* TASK TO COMPLETE
Can you convert the lines below into a Markdown table with the columns "Row" and "Line", starting with the line containing "order: Orthoptera" and going on through the end of the items, with blank lines left out?

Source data
☆ ☆ ☆ ☆

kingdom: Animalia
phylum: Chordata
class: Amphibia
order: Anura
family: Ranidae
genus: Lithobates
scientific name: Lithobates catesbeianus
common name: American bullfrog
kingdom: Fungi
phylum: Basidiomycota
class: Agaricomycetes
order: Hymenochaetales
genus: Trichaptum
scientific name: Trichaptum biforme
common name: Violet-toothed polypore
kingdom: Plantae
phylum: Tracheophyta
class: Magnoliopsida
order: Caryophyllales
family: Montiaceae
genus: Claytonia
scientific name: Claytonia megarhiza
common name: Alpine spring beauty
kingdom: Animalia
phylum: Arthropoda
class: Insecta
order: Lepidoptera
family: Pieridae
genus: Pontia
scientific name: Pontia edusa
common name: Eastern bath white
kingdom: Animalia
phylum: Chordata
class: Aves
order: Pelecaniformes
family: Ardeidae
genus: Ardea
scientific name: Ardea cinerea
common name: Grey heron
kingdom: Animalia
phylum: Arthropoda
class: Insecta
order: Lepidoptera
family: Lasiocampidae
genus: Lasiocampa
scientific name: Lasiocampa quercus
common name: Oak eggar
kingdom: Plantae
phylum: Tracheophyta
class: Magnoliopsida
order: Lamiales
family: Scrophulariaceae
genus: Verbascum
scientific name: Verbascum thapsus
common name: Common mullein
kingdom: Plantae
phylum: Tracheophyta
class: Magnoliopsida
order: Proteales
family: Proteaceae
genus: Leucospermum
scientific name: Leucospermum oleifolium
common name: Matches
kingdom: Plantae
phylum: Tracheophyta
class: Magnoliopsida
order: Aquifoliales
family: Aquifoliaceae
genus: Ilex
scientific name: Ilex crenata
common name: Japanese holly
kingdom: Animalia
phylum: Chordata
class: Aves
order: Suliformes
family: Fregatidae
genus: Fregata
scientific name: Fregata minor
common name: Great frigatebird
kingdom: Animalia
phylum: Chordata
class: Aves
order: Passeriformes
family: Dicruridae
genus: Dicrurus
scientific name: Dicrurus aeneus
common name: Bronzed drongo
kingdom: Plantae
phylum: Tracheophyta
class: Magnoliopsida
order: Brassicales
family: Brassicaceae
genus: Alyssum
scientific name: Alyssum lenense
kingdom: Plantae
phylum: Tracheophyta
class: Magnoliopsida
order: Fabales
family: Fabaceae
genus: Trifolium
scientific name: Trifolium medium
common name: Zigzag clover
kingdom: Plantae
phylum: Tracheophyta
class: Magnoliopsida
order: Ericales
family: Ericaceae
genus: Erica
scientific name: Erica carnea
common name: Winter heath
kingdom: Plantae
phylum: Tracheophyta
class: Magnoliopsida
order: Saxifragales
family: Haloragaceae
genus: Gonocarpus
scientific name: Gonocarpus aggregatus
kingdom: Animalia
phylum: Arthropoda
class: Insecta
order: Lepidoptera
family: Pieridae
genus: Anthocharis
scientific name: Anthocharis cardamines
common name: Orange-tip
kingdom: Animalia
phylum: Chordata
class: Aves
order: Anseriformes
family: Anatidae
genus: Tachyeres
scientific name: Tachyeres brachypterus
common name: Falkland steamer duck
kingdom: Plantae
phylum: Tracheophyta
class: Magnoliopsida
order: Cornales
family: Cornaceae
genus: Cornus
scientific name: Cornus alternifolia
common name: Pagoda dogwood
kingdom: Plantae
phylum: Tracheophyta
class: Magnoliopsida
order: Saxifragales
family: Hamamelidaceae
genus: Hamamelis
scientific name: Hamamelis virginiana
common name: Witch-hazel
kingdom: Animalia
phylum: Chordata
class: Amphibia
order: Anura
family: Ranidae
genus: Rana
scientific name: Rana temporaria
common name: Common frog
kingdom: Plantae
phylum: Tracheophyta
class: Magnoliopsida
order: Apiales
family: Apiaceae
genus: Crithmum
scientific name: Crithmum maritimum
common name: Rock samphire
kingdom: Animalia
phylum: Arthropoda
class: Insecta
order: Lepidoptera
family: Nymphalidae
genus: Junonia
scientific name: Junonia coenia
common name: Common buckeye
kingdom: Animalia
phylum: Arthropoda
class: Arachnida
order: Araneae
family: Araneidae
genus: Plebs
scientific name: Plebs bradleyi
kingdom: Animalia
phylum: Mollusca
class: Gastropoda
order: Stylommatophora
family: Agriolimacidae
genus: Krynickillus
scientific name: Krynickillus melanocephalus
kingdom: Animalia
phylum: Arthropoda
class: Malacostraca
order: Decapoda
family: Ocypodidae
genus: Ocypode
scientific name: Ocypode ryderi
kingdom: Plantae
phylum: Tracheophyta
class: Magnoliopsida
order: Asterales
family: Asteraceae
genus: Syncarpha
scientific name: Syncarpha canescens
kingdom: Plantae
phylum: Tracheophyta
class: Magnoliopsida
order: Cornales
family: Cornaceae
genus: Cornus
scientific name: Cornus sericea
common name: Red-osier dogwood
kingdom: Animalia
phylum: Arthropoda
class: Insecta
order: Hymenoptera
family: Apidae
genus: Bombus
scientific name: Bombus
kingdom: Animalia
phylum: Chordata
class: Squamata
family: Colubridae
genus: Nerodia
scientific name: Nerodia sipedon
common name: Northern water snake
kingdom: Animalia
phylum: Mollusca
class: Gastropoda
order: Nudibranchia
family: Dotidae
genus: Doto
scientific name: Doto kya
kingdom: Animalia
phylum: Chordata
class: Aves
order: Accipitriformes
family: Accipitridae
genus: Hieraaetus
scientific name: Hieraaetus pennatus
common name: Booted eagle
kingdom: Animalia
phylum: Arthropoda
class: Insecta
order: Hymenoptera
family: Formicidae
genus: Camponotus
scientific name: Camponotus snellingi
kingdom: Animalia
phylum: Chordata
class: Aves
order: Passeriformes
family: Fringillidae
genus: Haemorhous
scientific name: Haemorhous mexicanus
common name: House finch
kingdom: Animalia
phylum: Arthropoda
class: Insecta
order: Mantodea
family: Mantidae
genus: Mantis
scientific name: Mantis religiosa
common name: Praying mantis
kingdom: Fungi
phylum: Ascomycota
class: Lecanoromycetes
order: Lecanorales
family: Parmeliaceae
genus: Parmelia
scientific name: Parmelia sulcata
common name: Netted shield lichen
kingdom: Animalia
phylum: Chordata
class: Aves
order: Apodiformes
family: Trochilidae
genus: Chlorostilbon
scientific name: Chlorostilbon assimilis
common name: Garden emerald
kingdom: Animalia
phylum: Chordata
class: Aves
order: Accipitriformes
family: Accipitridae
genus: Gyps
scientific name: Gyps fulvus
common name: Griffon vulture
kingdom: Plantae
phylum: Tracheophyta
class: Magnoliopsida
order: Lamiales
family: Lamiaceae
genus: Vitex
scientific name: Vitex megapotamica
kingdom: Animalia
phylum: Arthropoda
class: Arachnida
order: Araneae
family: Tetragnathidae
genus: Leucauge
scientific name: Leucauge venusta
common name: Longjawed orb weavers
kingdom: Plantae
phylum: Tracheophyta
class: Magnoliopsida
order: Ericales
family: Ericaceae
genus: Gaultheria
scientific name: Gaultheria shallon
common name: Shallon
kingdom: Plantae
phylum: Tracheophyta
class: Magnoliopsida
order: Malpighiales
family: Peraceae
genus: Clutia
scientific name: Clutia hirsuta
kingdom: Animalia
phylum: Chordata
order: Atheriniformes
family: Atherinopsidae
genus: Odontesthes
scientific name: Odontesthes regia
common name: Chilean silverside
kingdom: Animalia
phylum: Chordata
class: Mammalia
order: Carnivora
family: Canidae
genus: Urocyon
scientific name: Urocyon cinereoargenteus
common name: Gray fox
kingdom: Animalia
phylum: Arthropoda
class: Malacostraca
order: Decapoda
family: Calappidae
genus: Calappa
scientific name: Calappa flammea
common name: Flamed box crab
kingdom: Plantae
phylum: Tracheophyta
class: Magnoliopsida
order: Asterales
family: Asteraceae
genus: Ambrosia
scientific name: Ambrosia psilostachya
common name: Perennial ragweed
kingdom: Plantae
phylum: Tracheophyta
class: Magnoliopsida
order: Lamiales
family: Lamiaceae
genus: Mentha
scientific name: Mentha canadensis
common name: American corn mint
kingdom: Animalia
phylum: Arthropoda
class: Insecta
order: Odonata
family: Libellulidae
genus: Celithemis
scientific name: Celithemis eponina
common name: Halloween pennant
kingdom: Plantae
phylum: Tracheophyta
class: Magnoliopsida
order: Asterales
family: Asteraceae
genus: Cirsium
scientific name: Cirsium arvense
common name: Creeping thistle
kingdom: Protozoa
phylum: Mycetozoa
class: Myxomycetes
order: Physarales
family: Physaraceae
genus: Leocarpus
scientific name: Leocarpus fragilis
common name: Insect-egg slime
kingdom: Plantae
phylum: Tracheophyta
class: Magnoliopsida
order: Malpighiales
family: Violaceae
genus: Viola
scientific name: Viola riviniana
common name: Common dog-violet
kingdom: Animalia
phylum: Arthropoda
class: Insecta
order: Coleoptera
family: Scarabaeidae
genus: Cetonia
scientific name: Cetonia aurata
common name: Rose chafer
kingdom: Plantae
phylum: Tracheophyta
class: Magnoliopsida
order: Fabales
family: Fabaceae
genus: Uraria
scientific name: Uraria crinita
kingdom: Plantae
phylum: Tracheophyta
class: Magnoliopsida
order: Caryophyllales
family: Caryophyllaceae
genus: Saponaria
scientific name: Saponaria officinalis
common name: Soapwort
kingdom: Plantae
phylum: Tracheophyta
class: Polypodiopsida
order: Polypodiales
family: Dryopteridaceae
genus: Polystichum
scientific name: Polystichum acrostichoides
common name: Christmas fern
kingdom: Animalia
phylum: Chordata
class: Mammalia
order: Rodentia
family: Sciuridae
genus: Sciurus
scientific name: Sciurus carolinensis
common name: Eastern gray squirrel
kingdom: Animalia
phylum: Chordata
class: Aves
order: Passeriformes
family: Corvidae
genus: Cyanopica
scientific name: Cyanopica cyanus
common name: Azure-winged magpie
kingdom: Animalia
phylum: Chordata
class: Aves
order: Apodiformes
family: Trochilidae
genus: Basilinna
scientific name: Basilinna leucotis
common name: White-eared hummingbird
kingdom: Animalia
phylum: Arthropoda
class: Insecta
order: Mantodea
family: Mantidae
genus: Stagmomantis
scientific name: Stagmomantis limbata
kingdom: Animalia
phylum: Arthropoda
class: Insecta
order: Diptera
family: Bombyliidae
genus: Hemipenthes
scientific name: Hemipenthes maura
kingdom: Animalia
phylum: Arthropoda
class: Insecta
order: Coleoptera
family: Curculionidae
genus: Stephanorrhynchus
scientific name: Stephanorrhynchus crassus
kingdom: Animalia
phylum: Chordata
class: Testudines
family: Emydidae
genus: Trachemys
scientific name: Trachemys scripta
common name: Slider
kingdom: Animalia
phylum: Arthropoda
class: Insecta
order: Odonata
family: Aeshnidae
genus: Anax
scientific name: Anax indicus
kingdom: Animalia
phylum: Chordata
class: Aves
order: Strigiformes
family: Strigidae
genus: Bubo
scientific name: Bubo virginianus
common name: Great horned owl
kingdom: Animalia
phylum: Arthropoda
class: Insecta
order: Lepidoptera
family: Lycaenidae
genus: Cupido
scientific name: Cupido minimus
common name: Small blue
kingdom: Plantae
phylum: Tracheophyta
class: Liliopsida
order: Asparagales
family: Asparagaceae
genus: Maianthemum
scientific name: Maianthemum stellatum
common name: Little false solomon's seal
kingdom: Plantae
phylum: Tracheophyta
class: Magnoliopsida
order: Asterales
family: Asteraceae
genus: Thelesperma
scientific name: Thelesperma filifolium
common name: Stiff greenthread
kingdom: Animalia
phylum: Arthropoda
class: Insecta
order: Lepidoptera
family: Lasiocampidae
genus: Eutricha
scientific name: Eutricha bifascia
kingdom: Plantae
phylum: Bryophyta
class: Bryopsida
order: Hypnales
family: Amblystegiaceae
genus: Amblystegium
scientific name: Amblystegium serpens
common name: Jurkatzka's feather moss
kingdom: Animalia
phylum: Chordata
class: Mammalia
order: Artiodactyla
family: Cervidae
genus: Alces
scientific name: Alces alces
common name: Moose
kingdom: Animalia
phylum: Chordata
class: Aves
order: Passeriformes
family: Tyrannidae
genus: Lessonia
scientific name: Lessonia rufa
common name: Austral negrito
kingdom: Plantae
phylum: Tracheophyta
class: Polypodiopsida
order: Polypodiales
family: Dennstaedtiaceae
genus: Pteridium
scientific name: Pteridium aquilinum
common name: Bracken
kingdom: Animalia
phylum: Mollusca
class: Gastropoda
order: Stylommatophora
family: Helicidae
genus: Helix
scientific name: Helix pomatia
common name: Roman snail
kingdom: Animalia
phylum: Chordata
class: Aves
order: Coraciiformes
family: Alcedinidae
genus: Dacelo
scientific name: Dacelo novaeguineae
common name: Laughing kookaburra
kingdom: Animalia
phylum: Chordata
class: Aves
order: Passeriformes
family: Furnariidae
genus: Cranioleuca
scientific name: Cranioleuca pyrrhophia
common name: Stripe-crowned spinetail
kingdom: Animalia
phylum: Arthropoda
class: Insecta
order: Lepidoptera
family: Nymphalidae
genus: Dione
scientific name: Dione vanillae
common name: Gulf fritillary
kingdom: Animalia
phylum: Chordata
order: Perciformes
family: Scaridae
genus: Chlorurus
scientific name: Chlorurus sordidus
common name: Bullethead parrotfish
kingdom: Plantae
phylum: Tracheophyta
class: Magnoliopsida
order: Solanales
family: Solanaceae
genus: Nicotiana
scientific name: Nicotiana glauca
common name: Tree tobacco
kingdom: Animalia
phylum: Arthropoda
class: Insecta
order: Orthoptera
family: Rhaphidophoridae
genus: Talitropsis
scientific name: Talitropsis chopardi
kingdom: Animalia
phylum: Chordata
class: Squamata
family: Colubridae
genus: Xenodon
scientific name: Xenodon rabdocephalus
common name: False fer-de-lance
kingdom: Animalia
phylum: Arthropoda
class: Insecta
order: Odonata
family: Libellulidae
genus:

☆ ☆ ☆ ☆

* REPLY TO THE TASK
| Row | Line |
|---|---|
| 1 | order: Orthoptera |
| 2 | family: Rhaphidophoridae |
| 3 | genus: Talitropsis |
| 4 | scientific name: Talitropsis chopardi |
| 5 | kingdom: Animalia |
| 6 | phylum: Chordata |
| 7 | class: Squamata |
| 8 | family: Colubridae |
| 9 | genus: Xenodon |
| 10 | scientific name: Xenodon rabdocephalus |
| 11 | common name: False fer-de-lance |
| 12 | kingdom: Animalia |
| 13 | phylum: Arthropoda |
| 14 | class: Insecta |
| 15 | order: Odonata |
| 16 | family: Libellulidae |
| 17 | genus: |